3. Fasting hypoglycemia: Low blood glucose during fasting is rare but is more likely to present as a serious medical problem. Fasting hypoglycemia, which tends to produce neuroglycopenic symptoms, may result from a reduction in the rate of glucose production by hepatic glycogenolysis or gluconeogenesis. Thus, low blood glucose levels are often seen in patients with hepatocellular damage or adrenal insufficiency or in fasting individuals who have consumed large quantities of ethanol (see 4. below). Alternately, fasting hypoglycemia may be the result of an increased rate of glucose use by the peripheral tissues because of overproduction of insulin by rare pancreatic tumors. If left untreated, a patient with fasting hypoglycemia may lose consciousness and experience convulsions and coma. [Note: Certain inborn errors of metabolism, for example, defects in FA oxidation, result in fasting hypoglycemia.]
4. Alcohol-related hypoglycemia: Alcohol (ethanol) is metabolized in the liver by two oxidation reactions (Fig. 2). Ethanol is first converted to acetaldehyde by zinc-containing alcohol dehydrogenase. Acetaldehyde is subsequently oxidized to acetate by aldehyde dehydrogenase (ALDH).
[Note: ALDH is inhibited by disulfiram, a drug that is used in the treatment of chronic alcoholism. The resulting rise in acetaldehyde results in flushing, tachycardia, hyperventilation, and nausea.] In each reaction, electrons are transferred to oxidized nicotinamide adenine dinucleotide (NAD+), resulting in an increase in the ratio of the reduced form (NADH) to NAD+. The abundance of NADH favors the reduction of pyruvate to lactate and of oxaloacetate (OAA) to malate. Recall from  that pyruvate and OAA are substrates in the synthesis of glucose. Thus, the ethanol-mediated increase in NADH causes these gluconeogenic precursors to be diverted into alternate pathways, resulting in the decreased synthesis of glucose. This can precipitate hypoglycemia, particularly in individuals who have depleted their stores of liver glycogen. [Note: Decreased availability of OAA allows acetyl CoA to be diverted to ketone body synthesis in the liver  and can result in alcoholic ketosis that may result in ketoacidosis.]
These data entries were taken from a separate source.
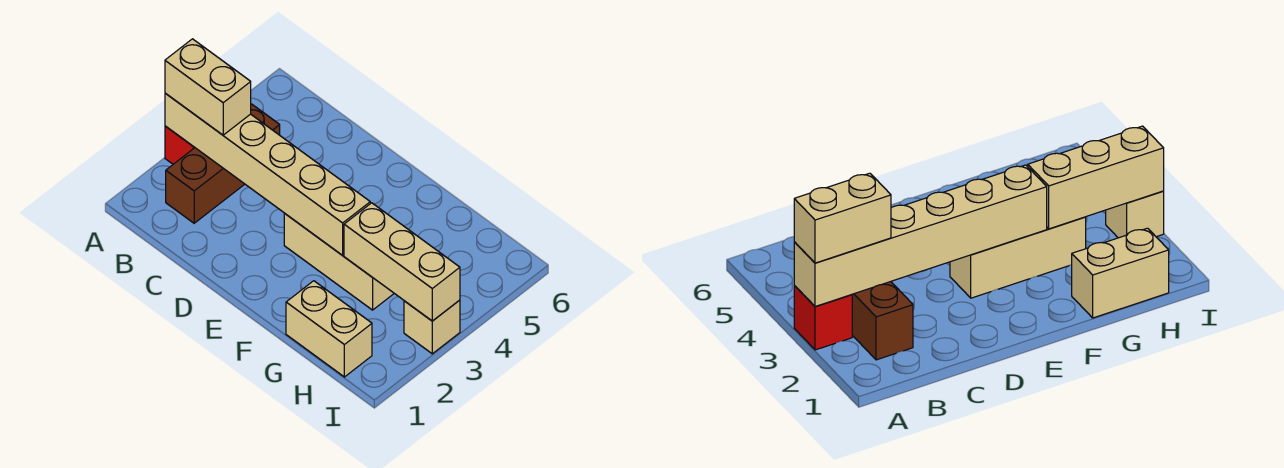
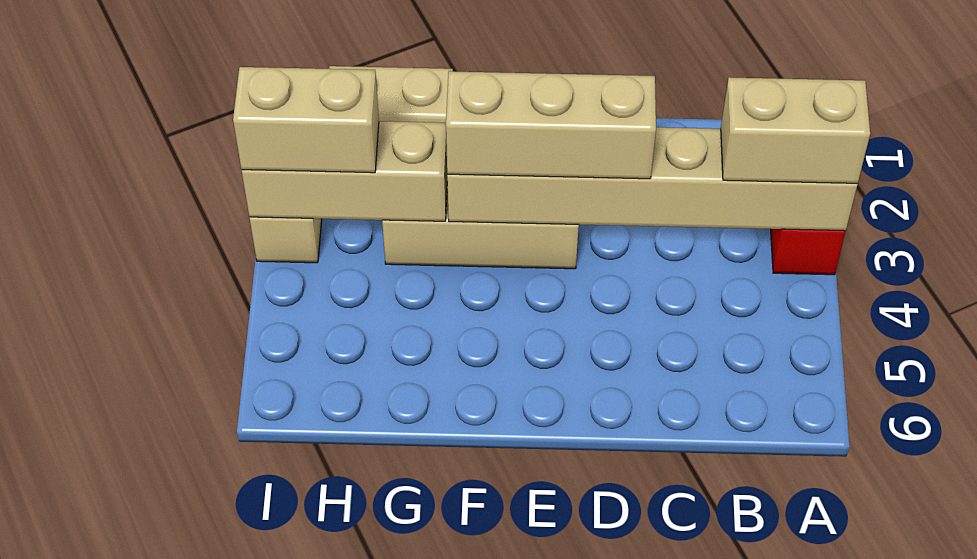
brown 1x3 brick [166,104,280,223] -> none
none -> tan 1x3 brick [446,71,656,179]
none -> tan 1x2 brick [233,67,379,173]

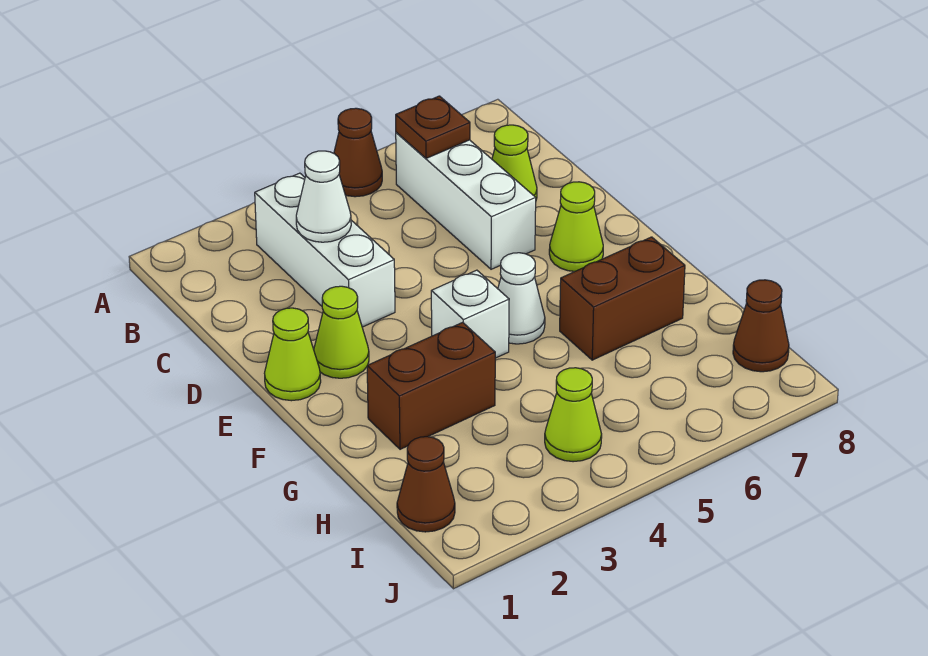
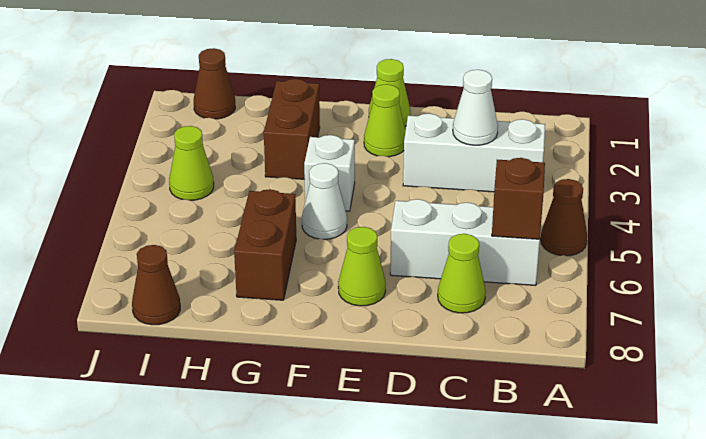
brown 1x1 plate [396,96,470,158] -> brown 1x1 brick [492,158,545,239]

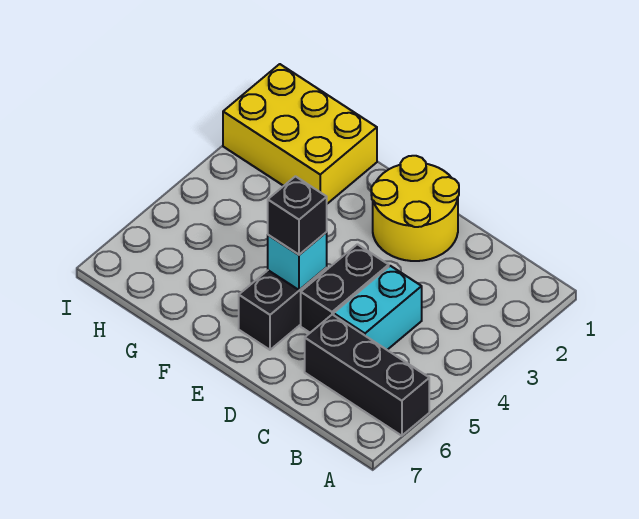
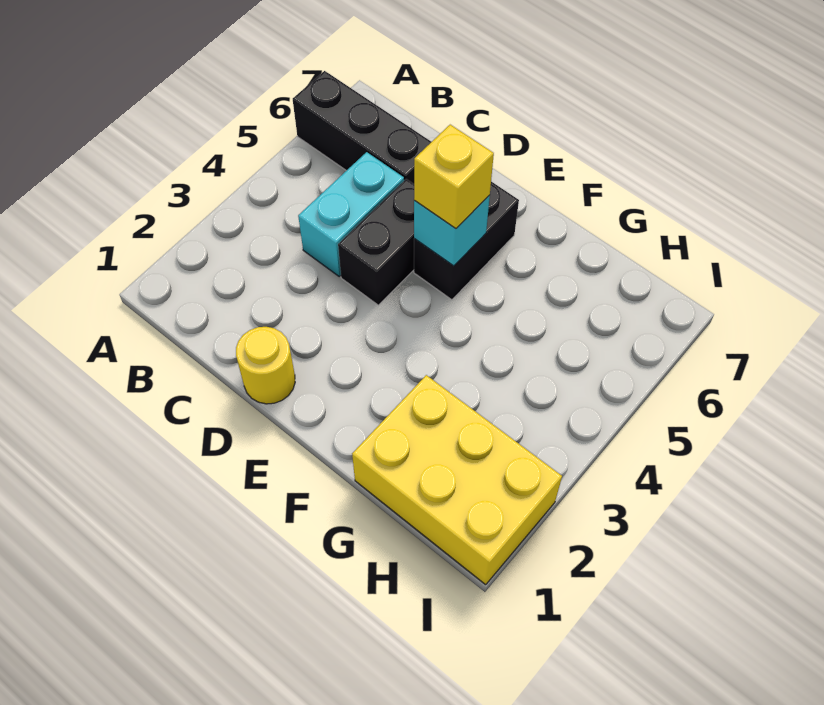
yellow 2x2 round brick [371,156,459,261] -> yellow 1x1 round brick [236,327,295,404]
black 1x1 brick [268,176,327,255] -> yellow 1x1 brick [414,125,494,228]

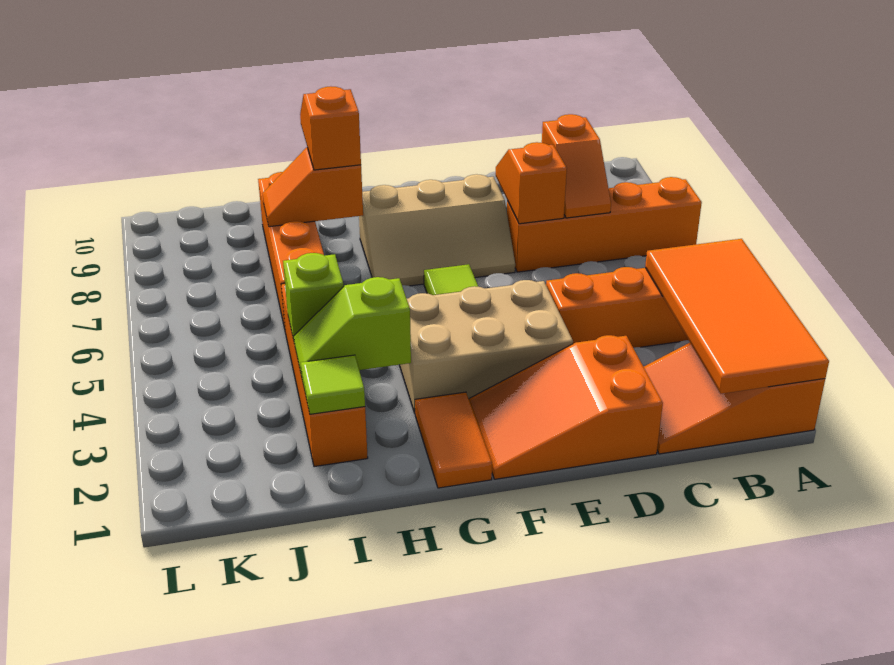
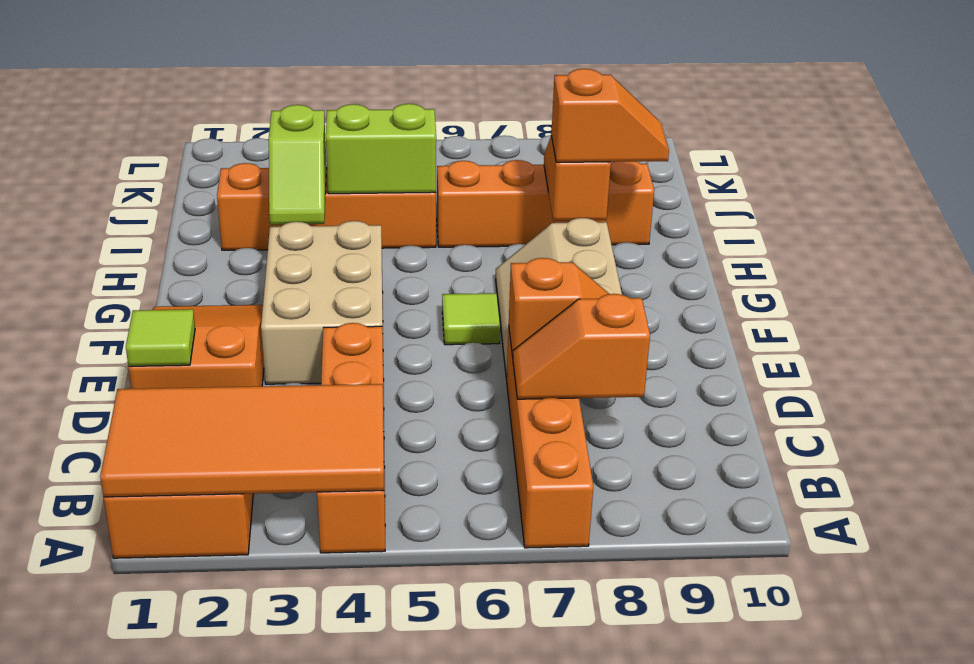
orange 1x2 tile [415,392,492,488] -> none
lime 1x2 slope [294,277,411,377] -> lime 1x2 slope turned to [269,105,327,225]
lime 1x1 tile [301,355,365,414] -> lime 1x1 tile moved to [126,309,195,366]
lime 1x1 brick [283,253,344,341] -> lime 1x2 brick [326,104,436,194]

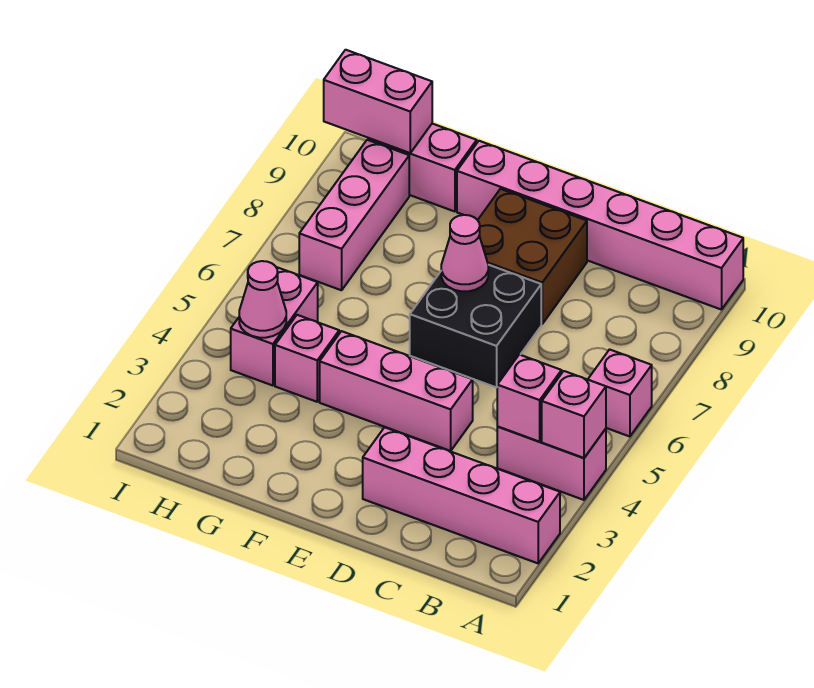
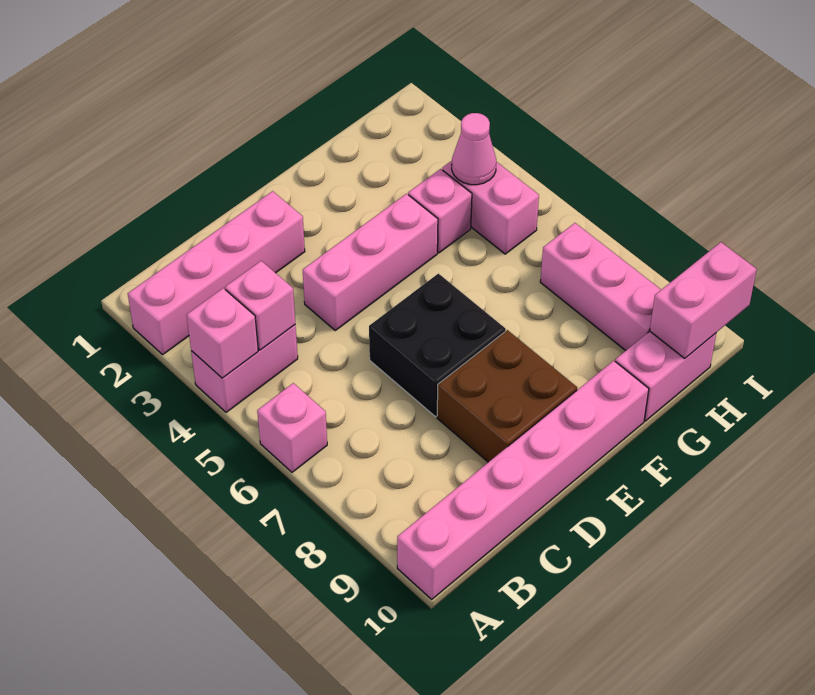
pink 1x1 cone [441,215,488,291] -> none

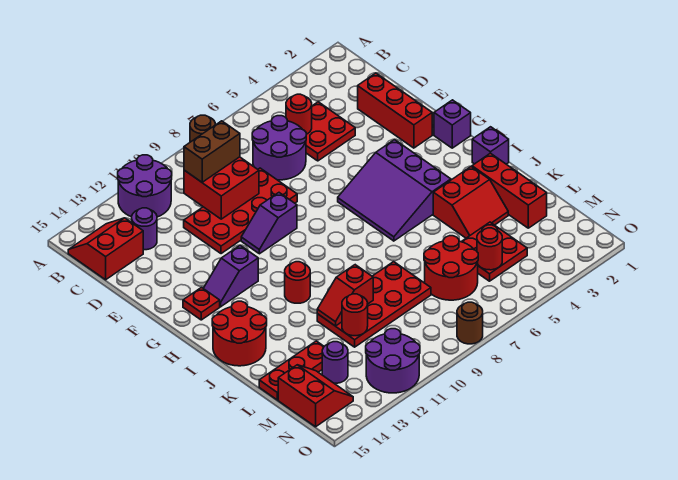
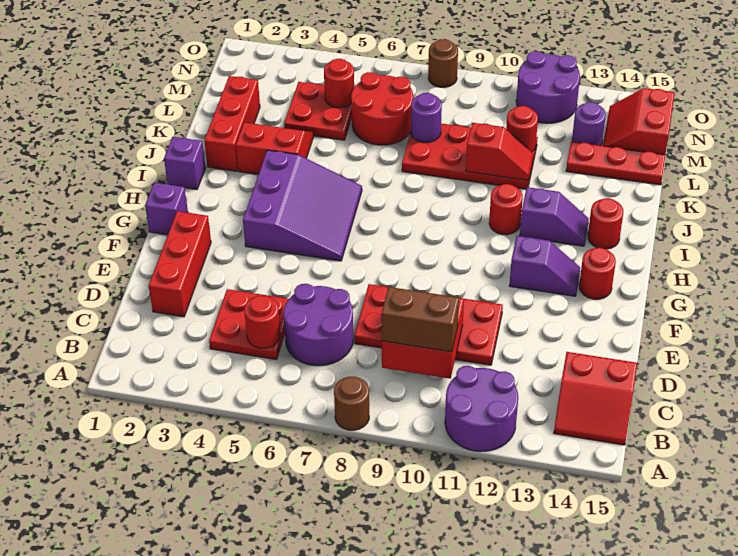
purple 1x1 round brick [132,208,157,250] -> purple 1x1 round brick moved to [411,93,442,142]
purple 1x2 slope [241,193,297,254] -> purple 1x2 slope moved to [520,187,589,246]
red 1x1 plate [183,288,220,320] -> red 1x1 round brick [579,248,616,299]
red 2x2 round brick [212,301,267,366] -> red 1x1 round brick [588,198,623,249]

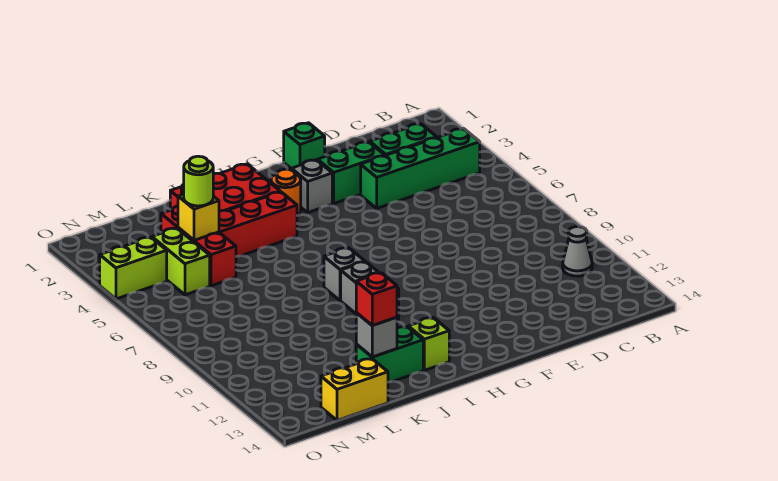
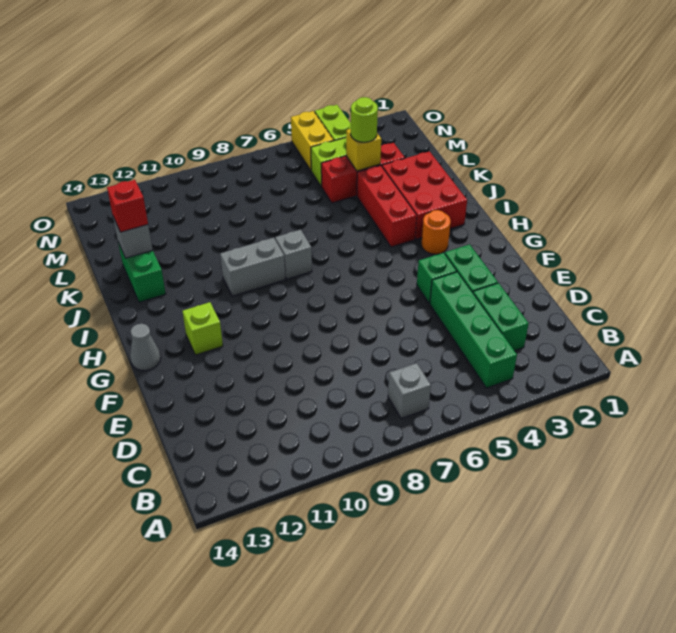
grey 1x1 cone [563,227,592,276] -> grey 1x1 cone moved to [130,324,161,371]
green 1x1 brick [284,123,325,169] -> green 1x1 brick moved to [417,253,457,303]
grey 1x1 brick [292,160,332,212] -> grey 1x1 brick moved to [388,363,431,419]
lime 1x1 brick [408,318,449,370] -> lime 1x1 brick moved to [183,302,223,355]
yellow 1x2 brick [321,359,388,420] -> yellow 1x2 brick moved to [291,111,334,170]

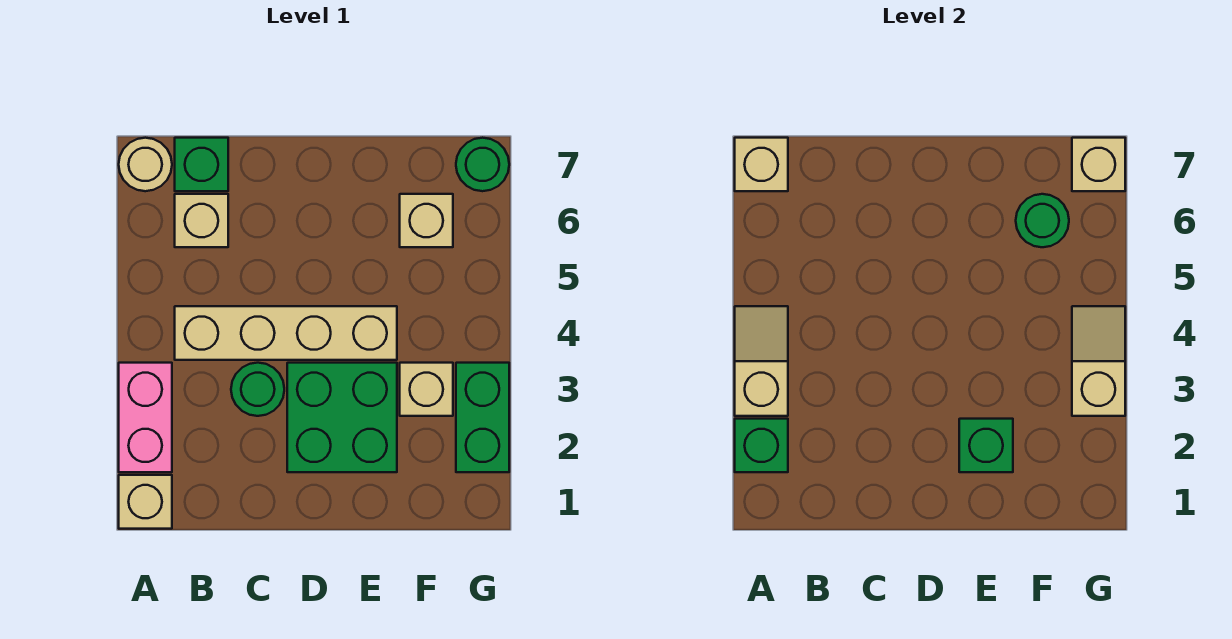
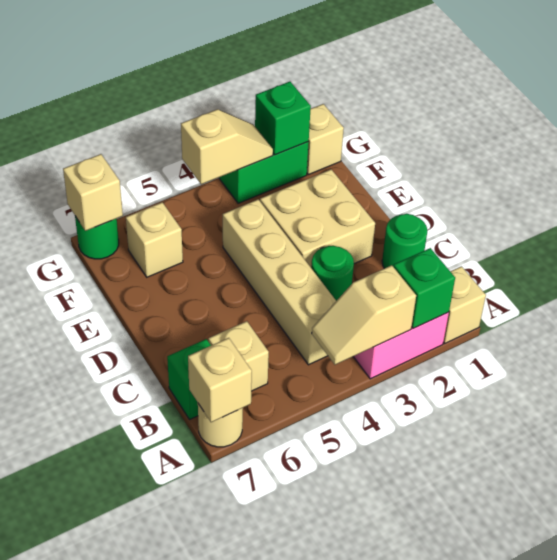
green 2x2 brick [287,363,397,472] -> tan 2x2 brick [260,169,375,267]
green 1x1 brick [959,419,1013,472] -> green 1x1 brick moved to [255,82,311,155]
tan 1x1 brick [400,363,453,416] -> tan 1x1 brick moved to [307,104,344,175]
green 1x1 round brick [1016,194,1069,247] -> green 1x1 round brick moved to [382,214,427,268]
tan 1x2 slope [1072,306,1125,416] -> tan 1x2 slope turned to [181,109,273,184]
Hypoglycemia can produce many of the behaviors associated with alcohol intoxication, such as agitation, impaired judgment, and combativeness. Therefore, alcohol consumption in vulnerable individuals (such as those who are fasted or have engaged in prolonged, strenuous exercise) can produce hypoglycemia that may contribute to the behavioral effects of alcohol. Because alcohol consumption can alsoincrease the risk for hypoglycemia in patients using insulin, those in an intensive insulin treatment protocol  are counseled about the increased risk of hypoglycemia that generally occurs many hours after alcohol ingestion.

Figure 2: A. Normal gluconeogenesis in the absence of ethanol consumption. B. Inhibition of gluconeogenesis resulting from hepatic metabolism of ethanol. NAD(H) = nicotinamide adenine dinucleotide.
Chronic alcohol consumption can also result in alcoholic fatty liver because of increased hepatic synthesis of TAG coupled with impaired formation or release of VLDL. This occurs as a result of decreased FA oxidation because of a fall in the NAD+/NADH ratio and increased lipogenesis because of the increased availability of FA (decreased catabolism) and of glyceraldehyde 3-phosphate (the dehydrogenase is inhibited by the low NAD+/NADH ratio). With continued alcohol consumption, alcoholic fatty liver can progress first to alcoholic hepatitis and then to alcoholic cirrhosis.